It's flu season, and with outbreaks on the rise across the country, medical experts are urging sick employees to stay home. Whether you have the flu or just the common cold, take a sick day the right way with this advice from DoSomething.org CEO and LinkedIn Influencer Nancy Lublin. Lublin offers best practices for calling out of the office in her latest LinkedIn column, through the network's recently launched original content program.
THE RIGHT WAY TO TAKE A SICK DAY:
- Know when to go home. Too sick to be useful at work? Are you going to infect others? There is a word for people who ooze boogers at the office and never take a sick day ... and its not "hero." You're a toxin! Do everyone a favor and remove yourself.
- Do not just slip out the back, Jack. Make a little plan, Stan. (Apologies to Simon & Garfunkel). Tell your manager and co-workers that you are leaving. If you're up against deadlines, either move them or ask others to cover for you. Discuss much. Communicate clearly. You being out of the office isn't what's annoying--the harm is when nobody knows where you are and they were depending on you for something.
- Get better, sooner. Don't just go home and watch I Love Lucy - Take a hot shower. Sleep. Eat some healthy stuff. Drink (non-alcoholic) fluids. Throw out your old toothbrush and use a new one. See a doctor/take drugs as needed. Obvious advice? Sure. But its also a courtesy to your co-workers to actually take steps to get well. Just wallowing in your jammies isn't helping anyone. Heal thyself!
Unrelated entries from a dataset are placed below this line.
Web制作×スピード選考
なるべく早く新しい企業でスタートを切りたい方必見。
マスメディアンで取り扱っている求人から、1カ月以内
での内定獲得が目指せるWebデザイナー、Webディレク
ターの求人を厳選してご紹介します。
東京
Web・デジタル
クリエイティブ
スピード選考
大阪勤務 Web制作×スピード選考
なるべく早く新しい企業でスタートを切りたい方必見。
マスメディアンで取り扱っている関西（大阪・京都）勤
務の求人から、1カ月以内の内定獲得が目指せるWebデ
- Stay off social media. Going home sick and then tweeting a photo of you at the mall? Bad move. Your co-workers, clients, etc. see this stuff. We want to hear that you are home with your head over a bowl. (Maybe don't tweet that photo either.
- Come back to work ready. When you're back at work, put your head down. Lingering around the kitchen to complain about how sick you've been isn't going to impress your boss or win over your co-workers ... but bouncing back quickly will. Leave a little "thank you" note on particularly helpful co-workers' monitors. They covered for you, dude. Thank them.